- Traditional Chinese: 三面紅旗
- Simplified Chinese: 三面红旗
- Literal meaning: three red banners

Standard Mandarin
- Hanyu Pinyin: sānmiàn hóngqí

= Three Red Banners =

Chinese communist ideological slogan

Three Red Banners (三面红旗) was an ideological slogan in the late 1950s which called on the Chinese people to build a socialist state. The "Three Red Banners" also called the "Three Red Flags," consisted of the General Line for socialist construction, the Great Leap Forward and the people's communes.

After the first Five-Year Plan, the People's Republic of China continued its socialist construction by introducing "Three Red Banners Movement". The General Line directed the Chinese people to "go all out, aim high, and build socialism with greater, faster, better, and more economical results." By the end of 1958, nearly all Chinese peasants had been organized into communes averaging 5000 households each. All privately owned property was taken for or contributed to the communes and people were not allowed to cook their own food and instead ate in communal dining halls.
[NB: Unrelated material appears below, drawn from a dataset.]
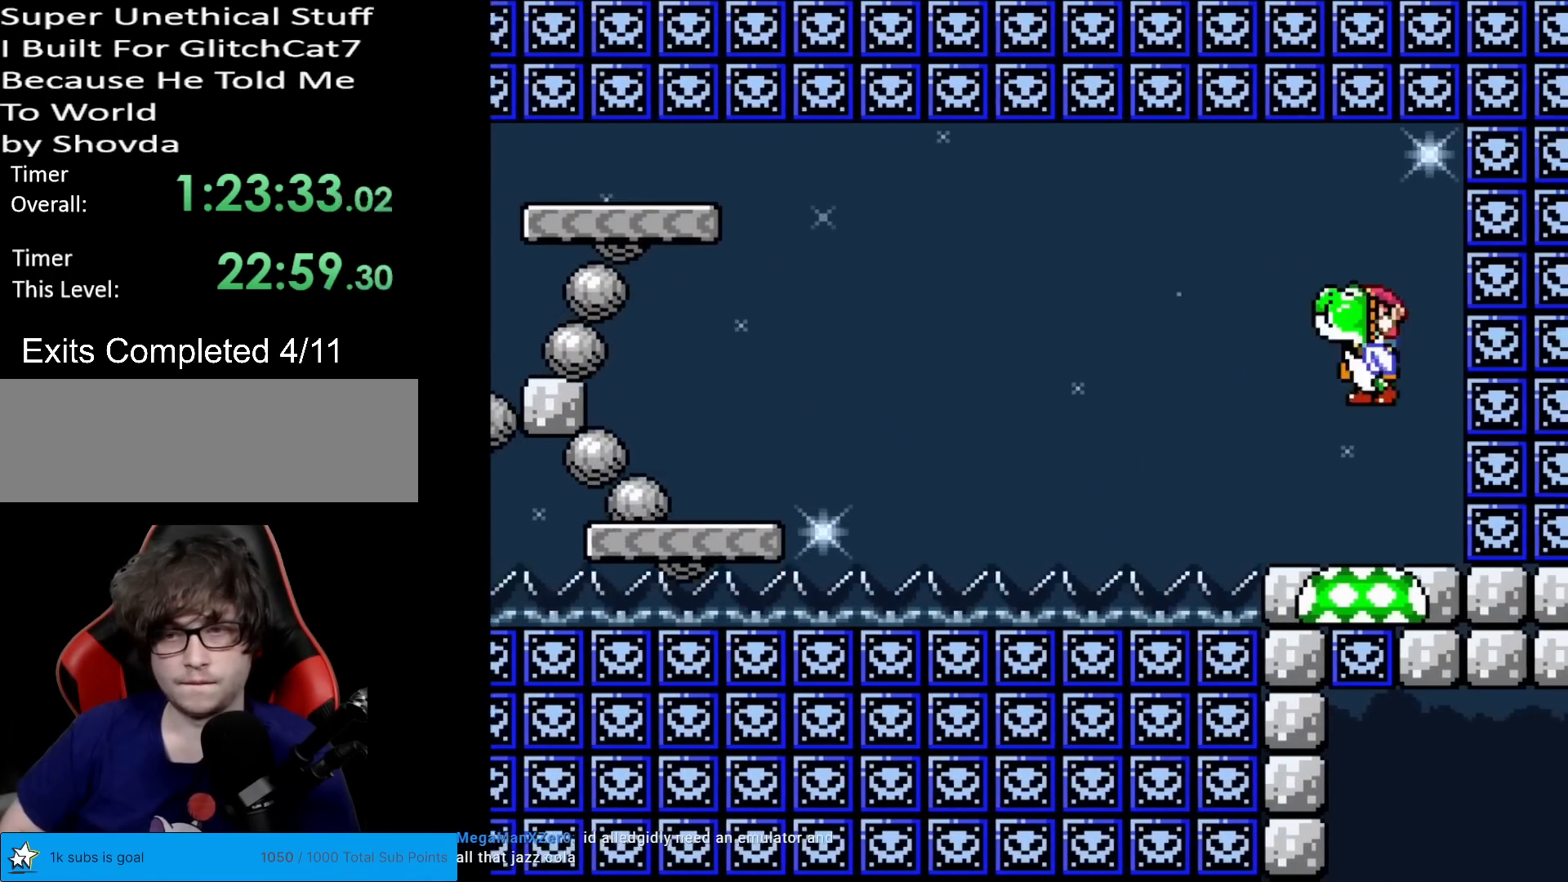
{"buttons": ["Y"], "events": [[66, "DPAD_LEFT", "up"], [233, "DPAD_RIGHT", "down"], [317, "DPAD_RIGHT", "up"]]}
The Great Leap Forward, begun in 1958, was a campaign to rapidly modernize by using China's vast labor resources in agricultural and industrial projects. The Leap instead resulted in economic destruction and tens of millions of famine deaths, and had been mostly abandoned by early 1962. Membership in communes was gradually reduced in the early 1960s, with some private property ownership and enterprise again being allowed. The communes continued until being dismantled in the early 1980s under Deng Xiaoping.